Your goal => Copy the records word for word, starting from their first line and ending after the line that contains "v(1.46, 1.46) *". Output nothing else.

━━━━━━━━━━━━━━━━━━━━

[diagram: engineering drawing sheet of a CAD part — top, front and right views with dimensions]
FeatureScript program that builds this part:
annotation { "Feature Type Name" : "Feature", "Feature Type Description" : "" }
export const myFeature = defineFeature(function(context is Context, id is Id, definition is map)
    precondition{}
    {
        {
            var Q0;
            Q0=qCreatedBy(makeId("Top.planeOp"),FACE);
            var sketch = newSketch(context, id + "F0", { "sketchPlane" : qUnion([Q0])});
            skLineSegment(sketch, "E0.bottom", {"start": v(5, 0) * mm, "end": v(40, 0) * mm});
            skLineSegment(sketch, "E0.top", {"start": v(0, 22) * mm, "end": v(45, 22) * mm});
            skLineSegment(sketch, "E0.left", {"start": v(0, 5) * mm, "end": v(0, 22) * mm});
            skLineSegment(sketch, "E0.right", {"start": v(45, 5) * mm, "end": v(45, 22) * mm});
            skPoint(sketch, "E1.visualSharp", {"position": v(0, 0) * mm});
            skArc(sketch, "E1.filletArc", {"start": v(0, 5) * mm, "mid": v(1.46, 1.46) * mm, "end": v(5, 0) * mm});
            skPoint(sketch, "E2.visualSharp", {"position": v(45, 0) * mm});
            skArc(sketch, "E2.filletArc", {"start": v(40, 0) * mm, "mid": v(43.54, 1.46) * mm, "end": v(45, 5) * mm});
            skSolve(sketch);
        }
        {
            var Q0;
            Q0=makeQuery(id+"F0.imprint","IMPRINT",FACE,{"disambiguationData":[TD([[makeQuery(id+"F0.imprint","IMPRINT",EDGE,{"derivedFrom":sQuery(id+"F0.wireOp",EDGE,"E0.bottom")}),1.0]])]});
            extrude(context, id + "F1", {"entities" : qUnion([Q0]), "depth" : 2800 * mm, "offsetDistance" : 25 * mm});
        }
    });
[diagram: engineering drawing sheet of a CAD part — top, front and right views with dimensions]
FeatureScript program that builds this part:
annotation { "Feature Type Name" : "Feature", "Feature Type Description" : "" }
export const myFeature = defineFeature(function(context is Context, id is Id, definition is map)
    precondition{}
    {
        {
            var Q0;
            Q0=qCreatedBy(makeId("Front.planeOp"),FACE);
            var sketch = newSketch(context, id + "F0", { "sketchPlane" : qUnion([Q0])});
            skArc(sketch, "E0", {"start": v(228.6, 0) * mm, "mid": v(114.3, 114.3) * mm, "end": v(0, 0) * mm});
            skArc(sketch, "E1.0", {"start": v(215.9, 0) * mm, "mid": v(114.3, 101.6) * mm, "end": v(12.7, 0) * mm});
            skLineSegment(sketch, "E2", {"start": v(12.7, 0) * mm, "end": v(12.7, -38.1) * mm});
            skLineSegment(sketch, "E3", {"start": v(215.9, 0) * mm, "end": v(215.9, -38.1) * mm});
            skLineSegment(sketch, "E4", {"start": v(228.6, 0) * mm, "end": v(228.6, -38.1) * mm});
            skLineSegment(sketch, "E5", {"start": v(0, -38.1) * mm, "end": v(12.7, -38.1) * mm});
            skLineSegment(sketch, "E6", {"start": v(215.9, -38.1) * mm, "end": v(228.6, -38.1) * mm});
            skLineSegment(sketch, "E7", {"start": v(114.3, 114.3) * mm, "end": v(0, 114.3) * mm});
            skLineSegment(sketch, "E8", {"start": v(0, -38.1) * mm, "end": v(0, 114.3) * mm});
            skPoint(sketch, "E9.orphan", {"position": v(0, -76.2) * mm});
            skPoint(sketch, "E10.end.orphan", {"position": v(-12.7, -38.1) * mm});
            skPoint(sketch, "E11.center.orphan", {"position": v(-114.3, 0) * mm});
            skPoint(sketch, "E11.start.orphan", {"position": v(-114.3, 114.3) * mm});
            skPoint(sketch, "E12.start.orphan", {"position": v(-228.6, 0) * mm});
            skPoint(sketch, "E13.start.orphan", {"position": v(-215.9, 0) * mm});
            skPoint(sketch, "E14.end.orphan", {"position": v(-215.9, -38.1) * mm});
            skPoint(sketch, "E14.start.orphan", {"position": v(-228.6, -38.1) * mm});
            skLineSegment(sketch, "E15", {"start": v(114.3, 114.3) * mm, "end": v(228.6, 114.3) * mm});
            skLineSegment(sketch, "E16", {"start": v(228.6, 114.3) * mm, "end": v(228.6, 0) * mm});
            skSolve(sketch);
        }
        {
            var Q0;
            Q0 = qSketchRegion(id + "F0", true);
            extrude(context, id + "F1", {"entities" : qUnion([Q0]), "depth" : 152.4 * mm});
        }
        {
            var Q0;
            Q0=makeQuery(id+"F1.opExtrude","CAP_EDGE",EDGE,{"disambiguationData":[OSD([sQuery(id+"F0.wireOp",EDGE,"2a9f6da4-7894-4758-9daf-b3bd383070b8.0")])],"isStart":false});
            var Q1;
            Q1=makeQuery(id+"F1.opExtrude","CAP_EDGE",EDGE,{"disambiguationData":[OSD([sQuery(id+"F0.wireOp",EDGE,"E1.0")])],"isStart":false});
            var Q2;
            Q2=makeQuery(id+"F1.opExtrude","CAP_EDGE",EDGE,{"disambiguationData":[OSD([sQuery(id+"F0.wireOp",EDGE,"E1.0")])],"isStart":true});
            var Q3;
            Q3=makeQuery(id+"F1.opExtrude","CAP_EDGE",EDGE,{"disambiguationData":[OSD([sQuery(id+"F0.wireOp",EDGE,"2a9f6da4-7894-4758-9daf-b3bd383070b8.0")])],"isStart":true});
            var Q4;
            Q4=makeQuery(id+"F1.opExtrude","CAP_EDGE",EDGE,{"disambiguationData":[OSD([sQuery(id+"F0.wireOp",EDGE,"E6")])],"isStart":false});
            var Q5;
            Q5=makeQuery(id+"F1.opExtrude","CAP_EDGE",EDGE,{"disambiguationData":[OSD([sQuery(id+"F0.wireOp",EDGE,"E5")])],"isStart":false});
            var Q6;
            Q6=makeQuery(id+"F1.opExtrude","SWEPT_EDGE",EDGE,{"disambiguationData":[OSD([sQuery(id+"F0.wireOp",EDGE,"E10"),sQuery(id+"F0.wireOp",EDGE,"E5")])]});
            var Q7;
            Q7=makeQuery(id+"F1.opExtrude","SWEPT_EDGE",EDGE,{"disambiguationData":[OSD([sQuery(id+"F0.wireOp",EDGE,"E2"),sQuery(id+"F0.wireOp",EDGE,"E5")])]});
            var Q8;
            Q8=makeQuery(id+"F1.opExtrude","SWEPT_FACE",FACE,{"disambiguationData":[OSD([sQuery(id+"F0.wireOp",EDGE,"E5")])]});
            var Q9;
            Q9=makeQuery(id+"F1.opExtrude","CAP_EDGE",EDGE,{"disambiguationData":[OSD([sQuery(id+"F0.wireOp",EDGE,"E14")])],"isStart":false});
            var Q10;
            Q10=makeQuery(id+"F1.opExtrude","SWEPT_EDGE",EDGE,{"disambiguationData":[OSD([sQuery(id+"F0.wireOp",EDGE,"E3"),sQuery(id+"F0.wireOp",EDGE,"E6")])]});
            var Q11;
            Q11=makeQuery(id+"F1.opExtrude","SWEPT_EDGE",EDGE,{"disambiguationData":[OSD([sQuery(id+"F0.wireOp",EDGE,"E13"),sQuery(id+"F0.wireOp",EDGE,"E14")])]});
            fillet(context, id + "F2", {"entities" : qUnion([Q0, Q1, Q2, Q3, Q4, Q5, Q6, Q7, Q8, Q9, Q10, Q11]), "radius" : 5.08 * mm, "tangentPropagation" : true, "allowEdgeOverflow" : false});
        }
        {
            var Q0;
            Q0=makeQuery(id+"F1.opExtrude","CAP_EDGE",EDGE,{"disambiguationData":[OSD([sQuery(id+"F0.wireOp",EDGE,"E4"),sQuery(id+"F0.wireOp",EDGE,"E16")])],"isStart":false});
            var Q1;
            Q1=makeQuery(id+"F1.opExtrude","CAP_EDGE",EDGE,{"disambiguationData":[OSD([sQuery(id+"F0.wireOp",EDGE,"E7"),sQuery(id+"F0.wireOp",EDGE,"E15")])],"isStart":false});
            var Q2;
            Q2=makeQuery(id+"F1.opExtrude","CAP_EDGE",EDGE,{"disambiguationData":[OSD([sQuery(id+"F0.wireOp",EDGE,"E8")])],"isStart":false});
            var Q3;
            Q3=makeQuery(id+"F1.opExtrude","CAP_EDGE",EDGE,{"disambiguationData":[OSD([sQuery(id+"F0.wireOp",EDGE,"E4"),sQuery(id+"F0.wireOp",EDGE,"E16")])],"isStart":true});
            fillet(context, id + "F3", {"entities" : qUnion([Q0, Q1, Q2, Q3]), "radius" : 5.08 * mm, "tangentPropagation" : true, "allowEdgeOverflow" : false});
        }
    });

━━━━━━━━━━━━━━━━━━━━

Result =>
[diagram: engineering drawing sheet of a CAD part — top, front and right views with dimensions]
FeatureScript program that builds this part:
annotation { "Feature Type Name" : "Feature", "Feature Type Description" : "" }
export const myFeature = defineFeature(function(context is Context, id is Id, definition is map)
    precondition{}
    {
        {
            var Q0;
            Q0=qCreatedBy(makeId("Top.planeOp"),FACE);
            var sketch = newSketch(context, id + "F0", { "sketchPlane" : qUnion([Q0])});
            skLineSegment(sketch, "E0.bottom", {"start": v(5, 0) * mm, "end": v(40, 0) * mm});
            skLineSegment(sketch, "E0.top", {"start": v(0, 22) * mm, "end": v(45, 22) * mm});
            skLineSegment(sketch, "E0.left", {"start": v(0, 5) * mm, "end": v(0, 22) * mm});
            skLineSegment(sketch, "E0.right", {"start": v(45, 5) * mm, "end": v(45, 22) * mm});
            skPoint(sketch, "E1.visualSharp", {"position": v(0, 0) * mm});
            skArc(sketch, "E1.filletArc", {"start": v(0, 5) * mm, "mid": v(1.46, 1.46) * mm, "end": v(5, 0) * mm});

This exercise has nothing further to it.